Non c’è pagina di Gesualdo Bufalino che non lasci al lettore una sottile, voluttuosa incertezza circa la verisimiglianza di ciò che ha appena letto. Potrebbe dirsi l’effetto collaterale di una scrittura nata, e in modo così evidente, per eludere e insieme sedurre la morte. Così, anche nel leggere le Note all’introvabile silloge L’amaro miele, ci si chiede in fondo quanto, in quelle parole, sia verità autobiografica e quanto sia, invece, diceria:

Questi versi, scritti su carta da macero con un pennino Perry moltissimi anni fa; sopravvissuti solo quasi per caso alle periodiche fiamme di San Silvestro a cui l’autore fu solito un tempo condannare il superfluo e l’odioso dei suoi cassetti; divenuti, invecchiando, patetici come rulli di pianola o vecchie fotografie; questi versi non vantano probabilmente altro merito per vedere la luce; se non quello, privato, di fare per un momento sorridere, ove ne abbia ancora le labbra capaci, un fantasma di gioventú. Il quale potrà ritrovarvi e riconoscervi, insieme ai relitti di sue antiche pene d’amor perdute in riva al Mediterraneo, le memorie di una lunga attesa e persuasione di morte all’ombra grave della guerra; e le veloci letizie, le lunghe solitudini, dopo il ritorno nel Sud.

Cercando di sottrarmi al fascino dell’affabulazione memoriale – malvolentieri, c’è da ammetterlo: la confessione di una scrittura su carta da macero sembra ricordare quella, analoga e forse egualmente mitopoietica, di Alberto Moravia, che raccontò di aver scritto di getto Gli indifferenti su fogli di carta velina – mi limito a enucleare alcuni dati di fatto: le poesie di Bufalino sono creazioni giovanili, datate dallo stesso autore al decennio post-bellico 1944-1954; e dell’esperienza della guerra e del sanatorio conservano un afflato vivissimo, tale da permetterci di classificare molte di esse come avantesti di Diceria dell’untore e di chiarire una volta per tutte, se mai fosse stata oscura, la matrice lirica del grande capolavoro bufaliniano. Il dettato poetico sembra prono ai cliché decadenti (si ricordi che Bufalino amò e tradusse I fiori del male di Baudelaire), e spesso sembra assecondare un’ingenua musicalità; le soluzioni più brillanti, che fanno dell’Amaro miele una lettura dolce e dolente insieme, come suggerisce il titolo, sono le figure di suono: vere e proprie prove d’intelligenza fonosimbolica, quali ad esempio la combinazione di paronomasia e ironia, che anticipano il wit, crudele e “malpensante”, di personaggi come il Gran Magro e di padre Vittorio.

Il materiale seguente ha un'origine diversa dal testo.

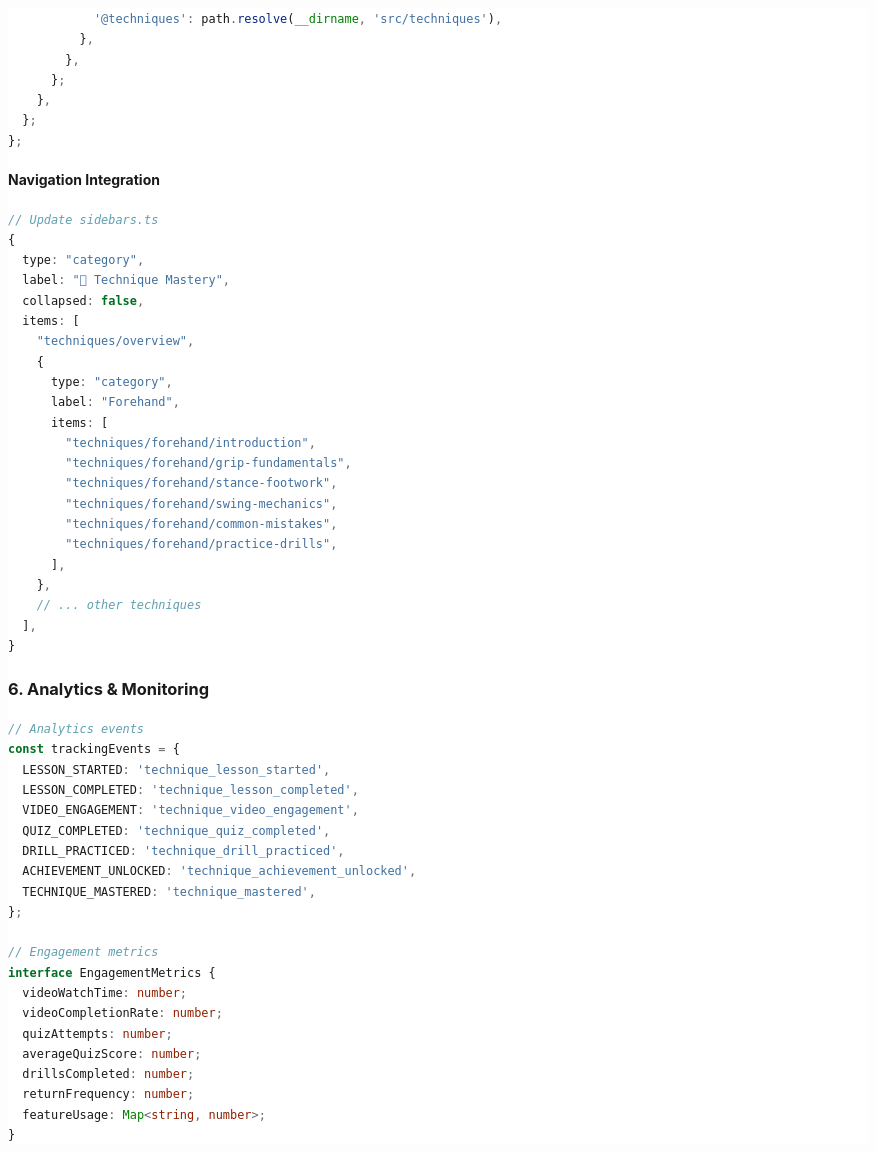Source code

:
 ```javascript
            '@techniques': path.resolve(__dirname, 'src/techniques'),
          },
        },
      };
    },
  };
};
```

#### Navigation Integration
```typescript
// Update sidebars.ts
{
  type: "category",
  label: "🎾 Technique Mastery",
  collapsed: false,
  items: [
    "techniques/overview",
    {
      type: "category",
      label: "Forehand",
      items: [
        "techniques/forehand/introduction",
        "techniques/forehand/grip-fundamentals",
        "techniques/forehand/stance-footwork",
        "techniques/forehand/swing-mechanics",
        "techniques/forehand/common-mistakes",
        "techniques/forehand/practice-drills",
      ],
    },
    // ... other techniques
  ],
}
```

### 6. Analytics & Monitoring

```typescript
// Analytics events
const trackingEvents = {
  LESSON_STARTED: 'technique_lesson_started',
  LESSON_COMPLETED: 'technique_lesson_completed',
  VIDEO_ENGAGEMENT: 'technique_video_engagement',
  QUIZ_COMPLETED: 'technique_quiz_completed',
  DRILL_PRACTICED: 'technique_drill_practiced',
  ACHIEVEMENT_UNLOCKED: 'technique_achievement_unlocked',
  TECHNIQUE_MASTERED: 'technique_mastered',
};

// Engagement metrics
interface EngagementMetrics {
  videoWatchTime: number;
  videoCompletionRate: number;
  quizAttempts: number;
  averageQuizScore: number;
  drillsCompleted: number;
  returnFrequency: number;
  featureUsage: Map<string, number>;
}
```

Edizione di riferimento: Gesualdo Bufalino, L’amaro miele, Einaudi 1982.
Da Annali del malanno:

Stanza alla Rocca

Inventario della mia morte:
un letto, una sedia uno specchio,
un calendario vecchio
appeso dietro la porta,
sul comodino un bicchiere,
una radio a galena ma è dell’infermiere,
un termometro cado nel cassetto,
venti mosche che vanno su e giù,
Le grand Meaulnes, no, l’ho perduto, non l’ho più.

Da Asta deserta:

Allegoria

Sulla usata scacchiera
enumeriamo i loschi personaggi,
gualdrappe a lutto, rocche senza tromba,
logori lindi scheletri di bosso,
unghia contr’unghia di sterile luce,
dove il sangue s’inerpica a squillare:
e tu, spettro monotono, mio re,
chiuso fra quattro lance
d’infallibili alfieri,
vestito di rosso broccato,
mio scabro Cristo chiodato, mio re,
in un angolo, matto come me.

Malincuore, il giorno del santo

Quando c’è festa nei miei paesi
vengono da lontano i venditori,
mangiaspade, mangiafuoco,
con mani immense e scamiciate alzano
sui bambini la tromba del diluvio,
dormono a notte nei fondachi scuri,
se ne vanno un mattino sotto la pioggia.

Io non ho più fiere da visitare,
e più m’attempo più voglio morire.

Da La festa breve:

Salmo dello scapolo in fiera

Con la gonna di rafia tutta fiocchi
e le calze turchine
e la scarpa che crocchia
e la spadina d’argento sul crine,

tu mi pari, ragazza,
accordellata nel busto d’alpagio,
un’asinetta che discende in piazza
nel giorno di San Biagio.

Come vorrei comprare
a peso d’onze le guardate ladre
così maldestre e destre,

e da lontano il tuo nome gridare
alla mia vecchia madre
che aspetta e ride dietro la finestra!